Study questions:
[1] Print the stretch of the text on drone money from "Drone money is a" through "individuals and households.".
[2] Answer these questions from the text on drone money:
(a) Who issues the currency?
(b) In what town was the concept first implemented?
(c) What was the pilot project Corrency created in response to?
[3] Translate this sentence from the text on drone money into Spanish: "Corrency was created as a response to COVID-19 national lockdowns to help revive the local economy."

Text excerpt:
════

= Drone money =

Drone money is a concept describing a type of digital currency enriched with smart contracts. It is a monetary tool that helps increase the effectiveness of a particular monetary policy by providing a stronger and fairer transmission of such a policy. The currency is issued by a central bank or a private issuer who does so to increase the purchasing power of individuals and households.

Drone money takes the concept of helicopter money (type of monetary stimulus that injects cash into an economy as if it was thrown out of a helicopter, i.e. unequal distribution; it is used to increase a nation's money supply through more spending, tax cuts, it boosts money supply) and combines it with the instrument of CBDC(central bank digital currency). Drone money utilises the method of even distribution and targets individuals to provide them with an equal sum of money through a dedicated account provided by a single organisation. Each individual is allowed to spend the money as they see fit, putting monetary policy back to the service of the citizens. “In the shorter term, drone money is the crypto version of helicopter money, using new technologies to issue helicopter money. Going beyond the failed transmission channels and distributing basic money directly to households, rather than through banks and financial markets.”

For the first time, the “drone money” concept was implemented in Kyjov (Czechia) in the pilot project Corrency, created by Pepe Rafaj and his company I, Foundation. Corrency was created as a response to COVID-19 national lockdowns to help revive the local economy. The pilot utilised the concept of drone money and combined it with the monetary participation of the citizens. “I wanted to figure out how to take helicopter money and change it to drone money that will be targeted and effectively spent on boosting supply and demand,” said Rafaj.

════

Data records
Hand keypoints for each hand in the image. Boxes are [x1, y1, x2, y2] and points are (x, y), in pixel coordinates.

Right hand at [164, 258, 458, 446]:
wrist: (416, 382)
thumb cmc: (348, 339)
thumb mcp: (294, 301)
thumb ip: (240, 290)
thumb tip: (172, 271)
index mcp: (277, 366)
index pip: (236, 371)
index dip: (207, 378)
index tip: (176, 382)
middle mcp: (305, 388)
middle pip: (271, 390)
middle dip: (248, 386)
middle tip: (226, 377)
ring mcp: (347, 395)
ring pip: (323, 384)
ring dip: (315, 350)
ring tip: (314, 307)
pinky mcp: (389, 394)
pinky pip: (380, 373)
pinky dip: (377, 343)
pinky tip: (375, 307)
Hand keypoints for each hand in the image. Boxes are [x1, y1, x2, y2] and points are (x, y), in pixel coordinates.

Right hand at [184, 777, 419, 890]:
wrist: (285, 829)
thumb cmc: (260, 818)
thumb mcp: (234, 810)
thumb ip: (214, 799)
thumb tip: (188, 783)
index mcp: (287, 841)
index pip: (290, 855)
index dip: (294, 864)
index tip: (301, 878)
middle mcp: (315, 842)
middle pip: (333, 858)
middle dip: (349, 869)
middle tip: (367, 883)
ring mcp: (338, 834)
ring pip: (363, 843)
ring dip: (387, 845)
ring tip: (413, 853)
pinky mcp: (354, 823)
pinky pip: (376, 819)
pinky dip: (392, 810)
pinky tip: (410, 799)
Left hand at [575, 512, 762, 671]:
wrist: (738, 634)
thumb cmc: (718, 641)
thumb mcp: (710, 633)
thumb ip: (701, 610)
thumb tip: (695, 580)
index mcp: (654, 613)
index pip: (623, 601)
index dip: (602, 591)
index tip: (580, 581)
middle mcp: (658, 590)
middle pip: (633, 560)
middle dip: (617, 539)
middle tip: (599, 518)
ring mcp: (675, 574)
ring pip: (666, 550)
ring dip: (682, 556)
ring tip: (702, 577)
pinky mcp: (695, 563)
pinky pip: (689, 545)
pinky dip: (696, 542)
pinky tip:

════

Expected responses:
[1]
Drone money is a concept describing a type of digital currency enriched with smart contracts. It is a monetary tool that helps increase the effectiveness of a particular monetary policy by providing a stronger and fairer transmission of such a policy. The currency is issued by a central bank or a private issuer who does so to increase the purchasing power of individuals and households.

[2]
(a) A central bank or a private issuer.
(b) Kyjov, Czechia.
(c) COVID-19 national lockdowns.

[3] Corrency se creó como respuesta a los confinamientos nacionales por la COVID-19 para ayudar a reactivar la economía local.